YOUR INSTRUCTIONS>
Quote the items word for word, starting at the line that contains "Document page, 2001x1125 pixels." and continuing through the end of the items.

GIVEN DATA>
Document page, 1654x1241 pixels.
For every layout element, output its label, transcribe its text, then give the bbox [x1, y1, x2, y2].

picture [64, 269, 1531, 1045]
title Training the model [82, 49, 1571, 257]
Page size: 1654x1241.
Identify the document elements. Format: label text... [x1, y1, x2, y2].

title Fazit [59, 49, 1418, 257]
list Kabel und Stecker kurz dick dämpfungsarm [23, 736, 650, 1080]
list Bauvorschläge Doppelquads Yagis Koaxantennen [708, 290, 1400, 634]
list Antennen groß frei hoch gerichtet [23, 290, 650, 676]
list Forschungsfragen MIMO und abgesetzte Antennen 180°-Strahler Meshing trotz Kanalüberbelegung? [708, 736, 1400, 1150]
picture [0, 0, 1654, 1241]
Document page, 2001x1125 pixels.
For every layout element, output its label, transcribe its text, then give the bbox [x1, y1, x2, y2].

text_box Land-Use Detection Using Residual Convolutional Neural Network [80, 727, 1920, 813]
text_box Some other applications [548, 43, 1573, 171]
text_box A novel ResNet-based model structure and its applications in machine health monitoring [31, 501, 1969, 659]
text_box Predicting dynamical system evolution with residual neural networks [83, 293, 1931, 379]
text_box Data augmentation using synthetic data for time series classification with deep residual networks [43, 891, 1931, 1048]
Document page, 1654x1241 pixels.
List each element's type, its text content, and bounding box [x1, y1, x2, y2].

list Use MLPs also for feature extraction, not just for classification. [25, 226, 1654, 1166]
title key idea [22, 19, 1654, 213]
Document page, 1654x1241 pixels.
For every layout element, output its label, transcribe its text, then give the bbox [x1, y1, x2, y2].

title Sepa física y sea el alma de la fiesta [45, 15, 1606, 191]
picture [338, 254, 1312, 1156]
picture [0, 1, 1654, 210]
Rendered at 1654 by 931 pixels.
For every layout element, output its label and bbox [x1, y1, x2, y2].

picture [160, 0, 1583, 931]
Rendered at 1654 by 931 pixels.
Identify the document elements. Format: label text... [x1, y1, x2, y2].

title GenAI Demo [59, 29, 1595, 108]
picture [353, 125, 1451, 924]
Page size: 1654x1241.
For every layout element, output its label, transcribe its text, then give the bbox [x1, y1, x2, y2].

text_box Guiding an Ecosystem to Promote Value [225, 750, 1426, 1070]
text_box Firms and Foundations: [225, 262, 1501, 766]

OUTPUT OF THE TASK>
Document page, 2001x1125 pixels.
For every layout element, output its label, transcribe its text, then give the bbox [x1, y1, x2, y2].

text_box Land-Use Detection Using Residual Convolutional Neural Network [80, 727, 1920, 813]
text_box Some other applications [548, 43, 1573, 171]
text_box A novel ResNet-based model structure and its applications in machine health monitoring [31, 501, 1969, 659]
text_box Predicting dynamical system evolution with residual neural networks [83, 293, 1931, 379]
text_box Data augmentation using synthetic data for time series classification with deep residual networks [43, 891, 1931, 1048]
Document page, 1654x1241 pixels.
List each element's type, its text content, and bounding box [x1, y1, x2, y2].

list Use MLPs also for feature extraction, not just for classification. [25, 226, 1654, 1166]
title key idea [22, 19, 1654, 213]
Document page, 1654x1241 pixels.
For every layout element, output its label, transcribe its text, then give the bbox [x1, y1, x2, y2].

title Sepa física y sea el alma de la fiesta [45, 15, 1606, 191]
picture [338, 254, 1312, 1156]
picture [0, 1, 1654, 210]
Rendered at 1654 by 931 pixels.
For every layout element, output its label and bbox [x1, y1, x2, y2].

picture [160, 0, 1583, 931]
Rendered at 1654 by 931 pixels.
Identify the document elements. Format: label text... [x1, y1, x2, y2].

title GenAI Demo [59, 29, 1595, 108]
picture [353, 125, 1451, 924]
Page size: 1654x1241.
For every layout element, output its label, transcribe its text, then give the bbox [x1, y1, x2, y2].

text_box Guiding an Ecosystem to Promote Value [225, 750, 1426, 1070]
text_box Firms and Foundations: [225, 262, 1501, 766]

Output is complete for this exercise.